Your task>
Beginning with the line where "discussing the" appears, restate each line word for word until the data ends. Pictures do not go in.

Given data>
>>

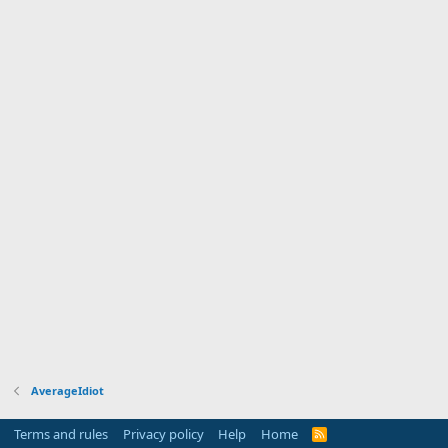
AverageIdiot
Terms and rules
Privacy policy
Help
Home
R
S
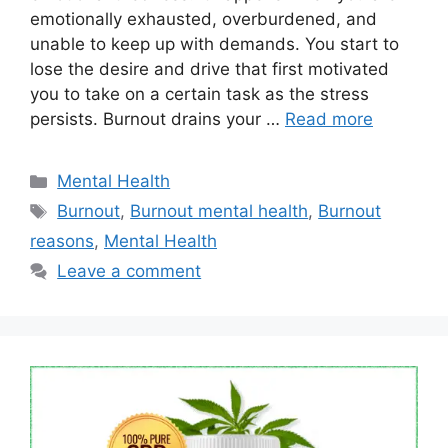
emotionally exhausted, overburdened, and
unable to keep up with demands. You start to
lose the desire and drive that first motivated
you to take on a certain task as the stress
persists. Burnout drains your …
Read more
Categories
Mental Health
Tags
Burnout
,
Burnout mental health
,
Burnout
reasons
,
Mental Health
Leave a comment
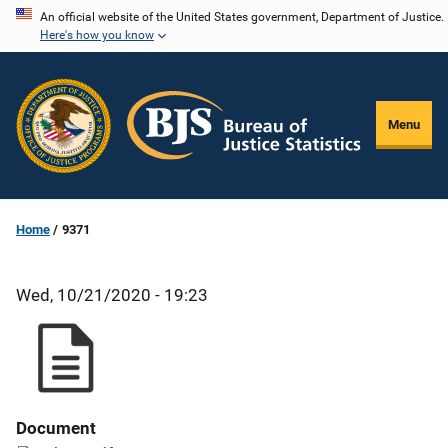
Skip
An official website of the United States government, Department of Justice.
Here's how you know
to
main
content
Menu
Home
9371
Wed, 10/21/2020 - 19:23
Document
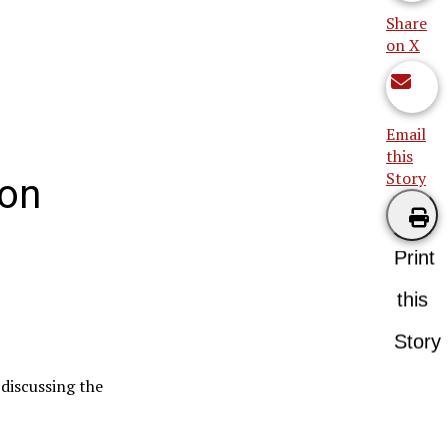
Share
on X
Email
this
Story
lon
Print
this
Story
discussing the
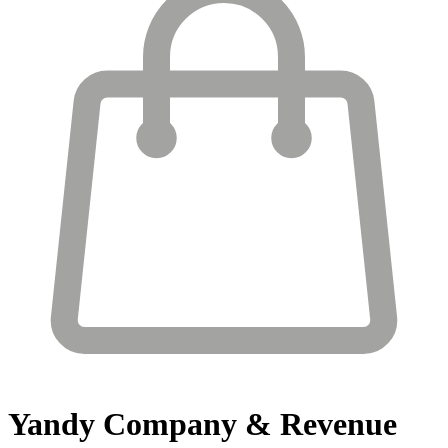
Yandy
Company & Revenue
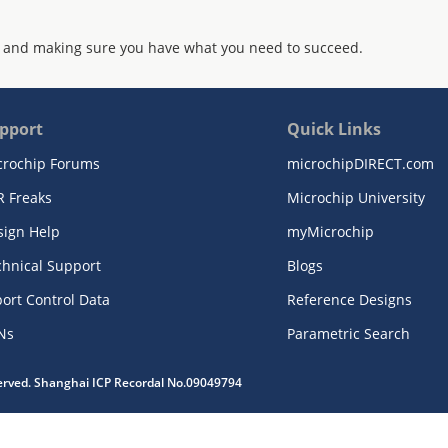
 and making sure you have what you need to succeed.
pport
Quick Links
crochip Forums
microchipDIRECT.com
R Freaks
Microchip University
sign Help
myMicrochip
chnical Support
Blogs
ort Control Data
Reference Designs
Ns
Parametric Search
served. Shanghai ICP Recordal No.09049794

<<

Task response>
discussing the
Yandy
Company & Revenue
 and making sure you have what you need to succeed.
pport
Quick Links
crochip Forums
microchipDIRECT.com
R Freaks
Microchip University
sign Help
myMicrochip
chnical Support
Blogs
ort Control Data
Reference Designs
Ns
Parametric Search
served. Shanghai ICP Recordal No.09049794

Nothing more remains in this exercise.